Alright, so it’s pretty obvious that not all diamonds are created equal. We know that diamonds come in different shapes, sizes, colors, and weights which determine how much we are pulling out of our wallets to purchase them. However, did you know that there are natural diamonds and synthetic-made diamonds?
These diamonds are drastically different because of the way they are produced. But, what are the different qualities of these gems? And, how do the prices compare?
We’re here to break down everything you need to know about these two kinds of diamonds:
What’s A Real Diamond?
A real or natural diamond is a diamond that is organically made from carbon. The carbon is combined with intense heat and pressure, deep in the earth. Natural diamonds take between one to three billion years to form. And, they are produced at least 85 miles beneath the earth.
The price of a natural diamond is based on the 4Cs: cut, color, clarity, and carat. Each diamond is given a price tag based on these four qualities. Natural diamonds are more expensive than lab-made or synthetic diamonds because they are considered the “real deal.”
What’s A Lab-Made Diamond?
A lab-made or synthetic-made diamond is a diamond that’s produced in a lab under a controlled process. Unlike the earth’s formation of diamonds which utilizes natural carbon mixed with heat and pressure. Although the synthetic diamond sounds fake, it’s considered a real diamond because it shares the same properties and qualities. Scientists simply take the natural process of earth’s production of diamonds and recreate it in a lab to result in the same gem.

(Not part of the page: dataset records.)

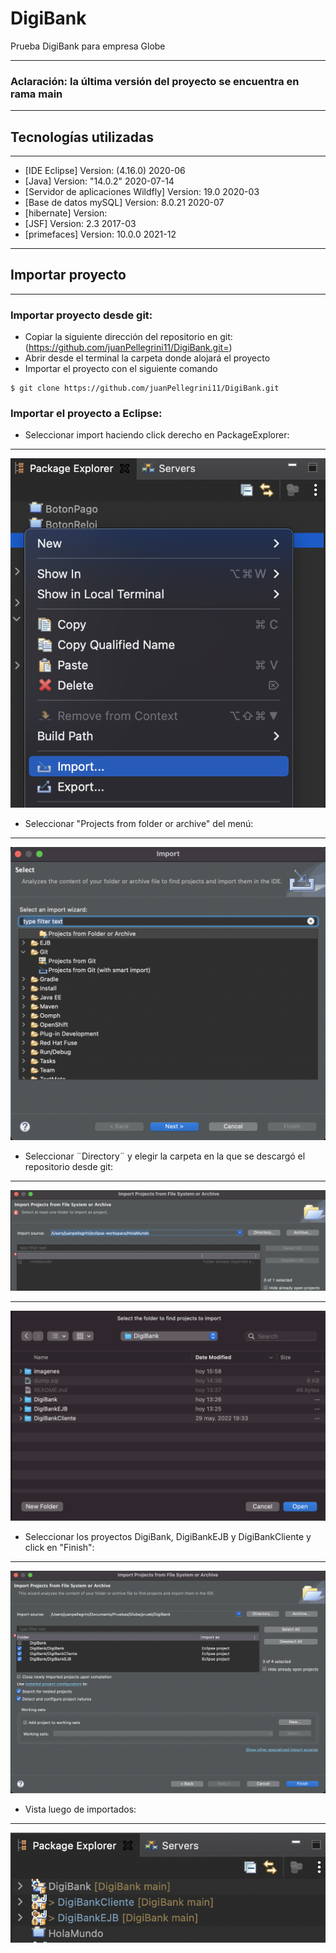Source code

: # DigiBank
Prueba DigiBank para empresa Globe
***
### Aclaración: la última versión del proyecto se encuentra en rama main
***
## Tecnologías utilizadas
***
* [IDE Eclipse] Version: (4.16.0) 2020-06
* [Java] Version: "14.0.2" 2020-07-14
* [Servidor de aplicaciones Wildfly] Version: 19.0 2020-03
* [Base de datos mySQL] Version: 8.0.21 2020-07
* [hibernate] Version: 
* [JSF] Version: 2.3 2017-03
* [primefaces] Version: 10.0.0 2021-12
***
## Importar proyecto
***
### Importar proyecto desde git:
* Copiar la siguiente dirección del repositorio en git: (https://github.com/juanPellegrini11/DigiBank.git=)
* Abrir desde el terminal la carpeta donde alojará el proyecto
* Importar el proyecto con el siguiente comando
```
$ git clone https://github.com/juanPellegrini11/DigiBank.git
```
### Importar el proyecto a Eclipse:
* Seleccionar import haciendo click derecho en PackageExplorer:
***
![paso1](/imagenes/paso1.png)
* Seleccionar "Projects from folder or archive" del menú:
***
![paso2](/imagenes/paso2.png)
* Seleccionar ¨Directory¨ y elegir la carpeta en la que se descargó el repositorio desde git:
***
![paso3](/imagenes/paso3.png)
***
![paso4](/imagenes/paso4.png)
* Seleccionar los proyectos DigiBank, DigiBankEJB y DigiBankCliente y click en "Finish":
***
![paso5](/imagenes/paso5.png)
* Vista luego de importados:
***
![paso6](/imagenes/paso6.png)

Synthetic diamonds are cheaper than natural diamonds. On average, lab-created diamonds are about 20-40% cheaper than the organic gem mined from the earth.
Does It Matter?
Honestly, unless you want the satisfaction of having a real diamond on your ring finger, it really doesn’t matter. Because of the advanced technology scientists utilize when producing lab diamonds, both types of diamonds look identical to one another and consist of the same chemical properties. In the end, it all comes down to preference and price.